Karl Nolle, MdL

Agenturen, dpa, 14:52 Uhr, 31.08.2012

Der Streit im Untersuchungsausschuss zur Neonazi-Terrorzelle aus Zwickau geht weiter

 
Die Linken fühlen sich in ihrer Arbeit behindert und greifen den CDU-Ausschussvorsitzenden an, der aber alle Vorwürfe zurückweist.

Dresden (dpa/sn) - Die Linken im Untersuchungsausschuss des sächsischen Landtags zum Neonazi-Trio Nationalsozialistischer Untergrund (NSU) sehen sich in ihrer Arbeit behindert und wollen deshalb eine Sondersitzung des Gremiums beantragen. «Wer geglaubt hat, die Verzögerungs- und Vertuschungstaktik der CDU in Sachsen bei der Aufklärung der Verbrechen des Terrornetzwerkes NSU sei nicht mehr zu überbieten, sieht sich leider getäuscht», erklärte die Abgeordnete Kerstin Köditz am Donnerstag in Dresden. Sie warf Ausschusschef Patrick Schreiber (CDU) vor, eine vorläufige Sperrung von Akten zur verbotenen Neonazi-Organisation «Blood & Honour» verfügt zu haben.

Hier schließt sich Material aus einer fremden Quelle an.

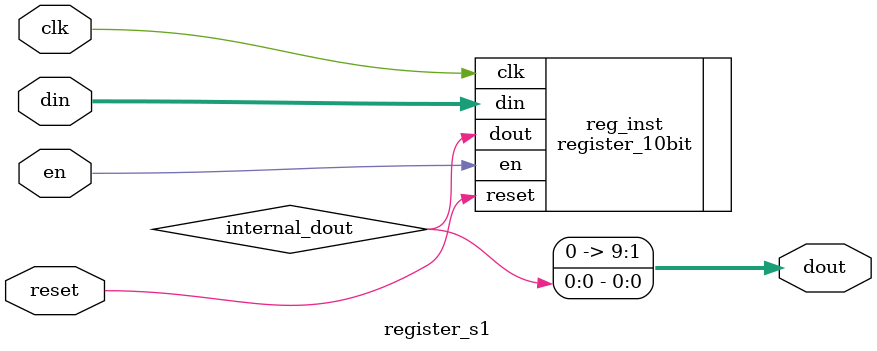
<source format=v>
`timescale 1 ns/1 ps
module register_s1(
    output wire [9:0] dout,
    input wire clk, reset, en,
    input wire [9:0] din );
    
    register_10bit reg_inst(.clk(clk), .reset(reset), .en(en), .dout(internal_dout), .din(din));
    
    assign dout = internal_dout;
endmodule
</source>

Schreiber wies die Vorwürfe als «hanebüchen» zurück. Nach seiner Darstellung hatte der Untersuchungsausschuss aus dem Innenministerium Akten zu «Blood & Honour» erhalten, die auch Angaben zu Quellen aus anderen Bundesländern enthielten. Als die Akten bereits im Ausschuss waren, habe Rheinland-Pfalz dann aus Gründen des Quellenschutzes um Schwärzung von Passagen gebeten, was wiederum nur im Innenministerium geschehen könne.

Da über eine Rücksendung der Akten an das Ministerium nur der U-Ausschuss befinden kann, habe er die Akten bis zur nächsten Sitzung am 17. September gesperrt. «Ich bin damit einem Rat des Juristischen Dienstes im Landtag gefolgt», sagte Schreiber der Nachrichtenagentur dpa. Köditz wolle mit solchen Vorwürfen offenbar nur in die Schlagzeilen kommen.

«Es ist nicht hinnehmbar, dass zentrale Akten bis zu diesem Zeitpunkt gesperrt werden», hatte Köditz argumentiert. Schreiber zufolge ist bei den Ausschussmitgliedern fraktionsübergreifend der «Drang, in den Akten zu lesen, begrenzt.» Köditz habe allerdings wiederholt Akten angefordert. Die Linke-Politikerin griff Schreiber direkt an. «Wenn die CDU weiterhin versucht, die Arbeit des Untersuchungsgremiums zu blockieren und zu sabotieren, werden wir Mittel und Wege finden, genau dies zu verhindern. Inzwischen stellt sich uns die Frage, ob Herr Schreiber willens und fähig ist, die Aufgabe aus Ausschussvorsitzender zu bewältigen», sagte Köditz.

Der U-Ausschuss soll mögliche Versäumnisse der Landesregierung und ihr unterstellter Behörden bei der Fahndung nach der Terrorzelle NSU beleuchten. Den toten Terroristen Uwe Böhnhardt und Uwe Mundlos sowie ihrer mutmaßlichen Komplizin Beate Zschäpe werden zehn Morde und weitere Straftaten zur Last gelegt. Das aus Jena stammende Trio war Anfang 1998 untergetaucht und lebte danach jahrelang unentdeckt in Zwickau, erst im November 2011 flog es auf. Der U-Ausschuss wurde im März gegen den Willen der CDU/FDP-Koalition eingesetzt. Auch im Bundestag und im Thüringer Landtag gibt es U-Ausschüsse zum NSU.